The tuna fish selection is next. For the love of God, why are there so many choices of tuna fish? Chunk light, solid white, chunk white, and Albacore. Fish in pouches, fish in cans. There is gourmet, premium and organic. Then come the brands: Bumble Bee (what marketing weirdo thought of that name?), Chicken of the Sea (another marketing weirdo), StarKist, Natures Promise, Genova, Wild Planet. Just as I think I’ve finally narrowed down my choices, I realize some have that dolphin safe emblem while others do not. I can’t forget about the dolphins! And please don’t get me started on mercury levels. As I spend ten minutes deliberating over tuna fish cans, inevitably someone driving one of those motorized scooters will approach. I move my cart out of their way and proceed to wait as the person driving the motorized scooter also ponders their tuna fish choices.

It is usually around this point that my three year old son spills the snack I have given him to keep him occupied. Goldfish crackers cover the floor, making the other shoppers jump out of the way. Some smile patiently while others give me the evil eye as they walk over the goldfish, their shoes making a crunching sound. I try and pick up as many goldfish as I can – shoving them in my pockets. (Later on I forget to empty the crackers from my pockets and the pants go in the wash. I then open my washer door to find a goldfish paste is coating the barrel of my washing machine.)

I rush through the frozen food aisle that is as warm as a tundra. As I pick out frozen waffles for my children’s breakfast I feel a pang of guilt that I’m not making them waffles from scratch. At that moment an Extreme Couponer passes with her binder bulging with coupons. I haven’t brought any coupons, let alone an amount that would require an actual binder to house them. I can’t decide if I hate or admire the Extreme Couponer, so I push my gyrating cart past her and avoid eye contact when she looks up from her binder to see what is making that horrific clacking noise.

By the time I reach the checkout, my cart is so full I have to lean into it in order to move the cart forward. I resemble an orderly in the hospital who is pushing an obese patient through the hall. Occasionally I grunt as I brace my feet to keep the cart from veering to the side. As I stand in line, my son frantically tries to grab every packet of gum from the display next to us.

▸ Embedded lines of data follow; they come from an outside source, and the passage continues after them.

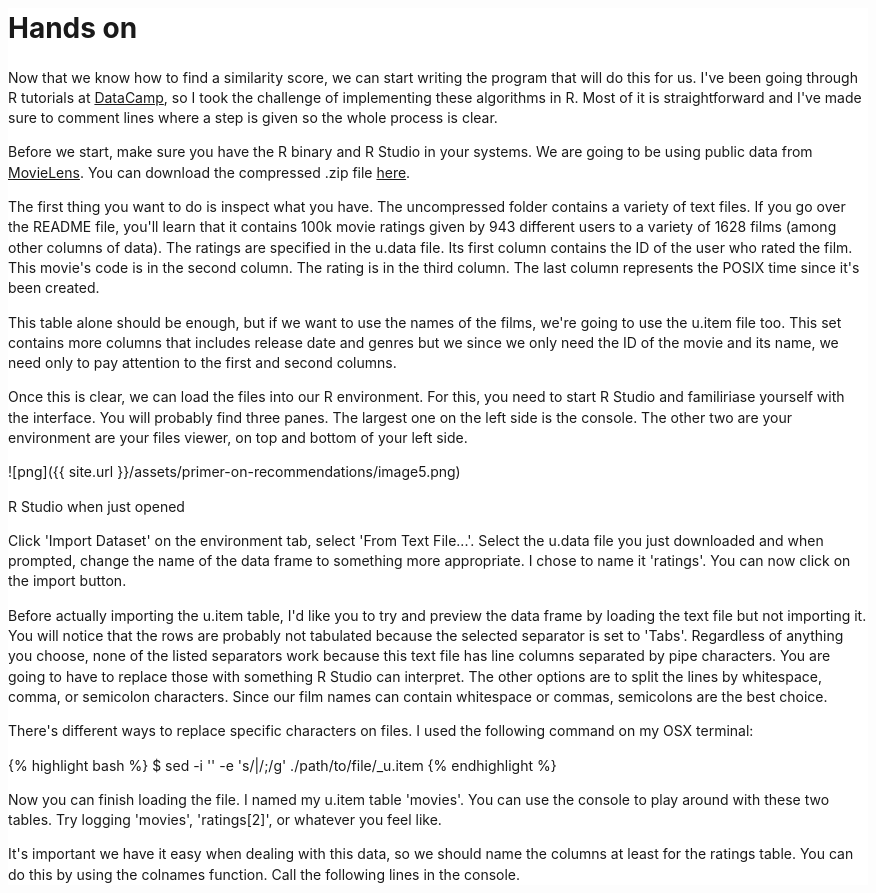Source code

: # Hands on

Now that we know how to find a similarity score, we can start writing the program that will do this for us. I've been going through R tutorials at [DataCamp](http://www.faure.hu/blog/www.datacamp.com), so I took the challenge of implementing these algorithms in R. Most of it is straightforward and I've made sure to comment lines where a step is given so the whole process is clear.

Before we start, make sure you have the R binary and R Studio in your systems. We are going to be using public data from [MovieLens](https://movielens.org/). You can download the compressed .zip file [here](http://files.grouplens.org/datasets/movielens/ml-100k.zip).

The first thing you want to do is inspect what you have. The uncompressed folder contains a variety of text files. If you go over the README file, you'll learn that it contains 100k movie ratings given by 943 different users to a variety of 1628 films (among other columns of data). The ratings are specified in the u.data file. Its first column contains the ID of the user who rated the film. This movie's code is in the second column. The rating is in the third column. The last column represents the POSIX time since it's been created.

This table alone should be enough, but if we want to use the names of the films, we're going to use the u.item file too. This set contains more columns that includes release date and genres but we since we only need the ID of the movie and its name, we need only to pay attention to the first and second columns.

Once this is clear, we can load the files into our R environment. For this, you need to start R Studio and familiriase yourself with the interface. You will probably find three panes. The largest one on the left side is the console. The other two are your environment are your files viewer, on top and bottom of your left side.

![png]({{ site.url }}/assets/primer-on-recommendations/image5.png)

<span class="img-caption">R Studio when just opened</span>

Click 'Import Dataset' on the environment tab, select 'From Text File...'. Select the u.data file you just downloaded and when prompted, change the name of the data frame to something more appropriate. I chose to name it 'ratings'. You can now click on the import button.

Before actually importing the u.item table, I'd like you to try and preview the data frame by loading the text file but not importing it. You will notice that the rows are probably not tabulated because the selected separator is set to 'Tabs'. Regardless of anything you choose, none of the listed separators work because this text file has line columns separated by pipe characters. You are going to have to replace those with something R Studio can interpret. The other options are to split the lines by whitespace, comma, or semicolon characters. Since our film names can contain whitespace or commas, semicolons are the best choice.

There's different ways to replace specific characters on files. I used the following command on my OSX terminal:

{% highlight bash %}
$ sed -i '' -e 's/|/;/g' ./path/to/file/_u.item
{% endhighlight %}

Now you can finish loading the file. I named my u.item table 'movies'. You can use the console to play around with these two tables. Try logging 'movies', 'ratings[2]', or whatever you feel like.

It's important we have it easy when dealing with this data, so we should name the columns at least for the ratings table. You can do this by using the colnames function. Call the following lines in the console.
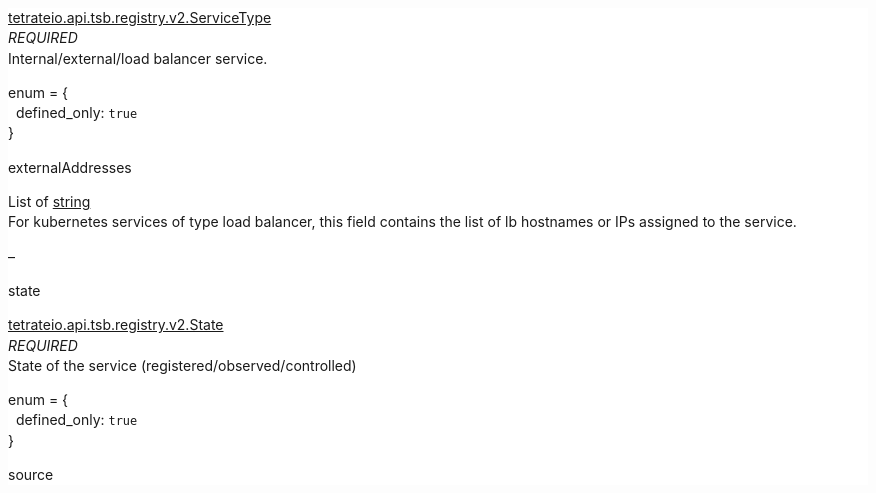 [tetrateio.api.tsb.registry.v2.ServiceType](../../../tsb/registry/v2/service#tetrateio-api-tsb-registry-v2-servicetype) <br/> _REQUIRED_ <br/> Internal/external/load balancer service.

</td>

<td>

enum = {<br/>&nbsp;&nbsp;defined_only: `true`<br/>}<br/>

</td>
</tr>
    
<tr>
<td>


externalAddresses

</td>

<td>

List of [string](https://developers.google.com/protocol-buffers/docs/proto3#scalar) <br/> For kubernetes services of type load balancer, this field contains the list of lb hostnames or
IPs assigned to the service.

</td>

<td>

&ndash;

</td>
</tr>
    
<tr>
<td>


state

</td>

<td>

[tetrateio.api.tsb.registry.v2.State](../../../tsb/registry/v2/service#tetrateio-api-tsb-registry-v2-state) <br/> _REQUIRED_ <br/> State of the service (registered/observed/controlled)

</td>

<td>

enum = {<br/>&nbsp;&nbsp;defined_only: `true`<br/>}<br/>

</td>
</tr>
    
<tr>
<td>


source

</td>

After I unload the food from my cart onto the belt, I realize I forgot several important items. I also realize I have left my reusable grocery bags in my car, which means I will have to use those flimsy plastic bags the store provides. The environmentalist within me cringes.

The shopping journey is nearing its end and I want to rejoice – except the bagger has thrown my canned items into the same bag as my tomatoes and apples, bruising them before they have even made it home. The cashier announces my total and I let out a sigh. Despite my best efforts, I have managed to spend more money than I had budgeted. I also wonder if, perhaps, I would have saved more money had I gone to one of the other five grocery stores that are within a 1 mile radius from this one.

Upon returning home, my arms ache from keeping the food laden grocery cart straight and not veering to the side. It  also seems as though a literal hole has been burnt in my wallet from how much these groceries cost. At that moment my phone rings. It is a friend calling. She is weeping and proceeds to tell me she and her husband are separating. “I feel your pain,” I commiserate, “I just came home from grocery shopping.”